[Available data Boundary: Start]

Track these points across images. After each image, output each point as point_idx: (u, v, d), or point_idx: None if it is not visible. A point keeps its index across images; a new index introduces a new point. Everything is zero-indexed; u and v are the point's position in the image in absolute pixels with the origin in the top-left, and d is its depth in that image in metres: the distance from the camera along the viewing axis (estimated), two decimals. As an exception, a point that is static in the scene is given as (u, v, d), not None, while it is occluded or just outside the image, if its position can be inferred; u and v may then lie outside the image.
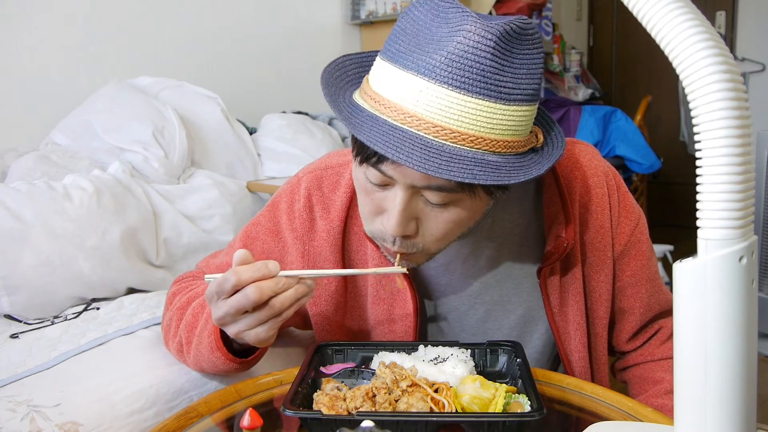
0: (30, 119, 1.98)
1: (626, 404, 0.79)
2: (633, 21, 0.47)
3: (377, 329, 0.94)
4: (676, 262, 0.48)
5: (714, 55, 0.44)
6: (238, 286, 0.70)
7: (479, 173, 0.65)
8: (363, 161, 0.71)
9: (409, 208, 0.72)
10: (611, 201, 0.91)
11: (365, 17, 3.06)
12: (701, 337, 0.47)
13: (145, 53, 2.31)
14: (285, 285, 0.71)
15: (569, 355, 0.92)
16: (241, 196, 1.84)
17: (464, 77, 0.64)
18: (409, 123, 0.66)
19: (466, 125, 0.66)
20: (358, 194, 0.78)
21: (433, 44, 0.66)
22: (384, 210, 0.74)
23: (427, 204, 0.72)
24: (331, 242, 0.90)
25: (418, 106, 0.66)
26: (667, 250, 3.28)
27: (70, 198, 1.41)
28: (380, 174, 0.70)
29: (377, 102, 0.69)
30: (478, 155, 0.67)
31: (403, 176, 0.69)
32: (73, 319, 1.29)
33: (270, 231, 0.95)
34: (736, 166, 0.44)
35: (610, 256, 0.92)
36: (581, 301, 0.90)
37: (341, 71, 0.79)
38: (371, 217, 0.77)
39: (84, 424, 0.87)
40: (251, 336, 0.74)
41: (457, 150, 0.66)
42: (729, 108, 0.43)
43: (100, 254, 1.40)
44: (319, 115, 2.52)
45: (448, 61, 0.64)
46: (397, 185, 0.71)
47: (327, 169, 0.93)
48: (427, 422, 0.66)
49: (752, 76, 4.12)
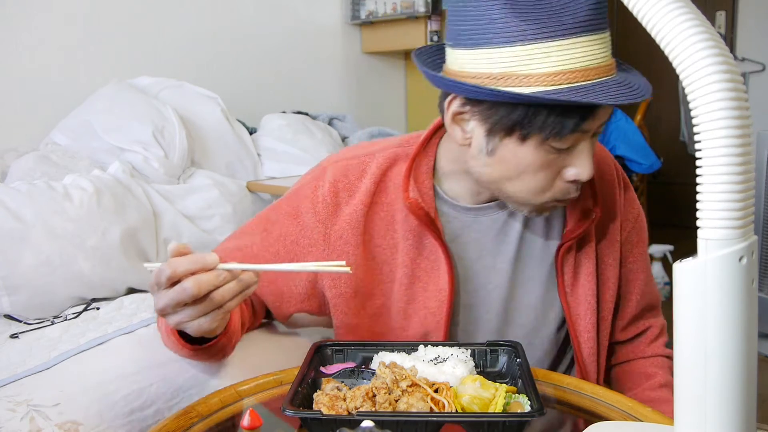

[Available data Boundary: End]

- **Exercise goal**: Nothing but the lines from the one containing "43: (100, 254, 1.40)" through the final line of the entries above should be given again, each exactly as written; omit the pictures.

- **Your solution**:
43: (100, 254, 1.40)
44: (319, 115, 2.52)
45: (448, 61, 0.64)
46: (397, 185, 0.71)
47: (327, 169, 0.93)
48: (427, 422, 0.66)
49: (752, 76, 4.12)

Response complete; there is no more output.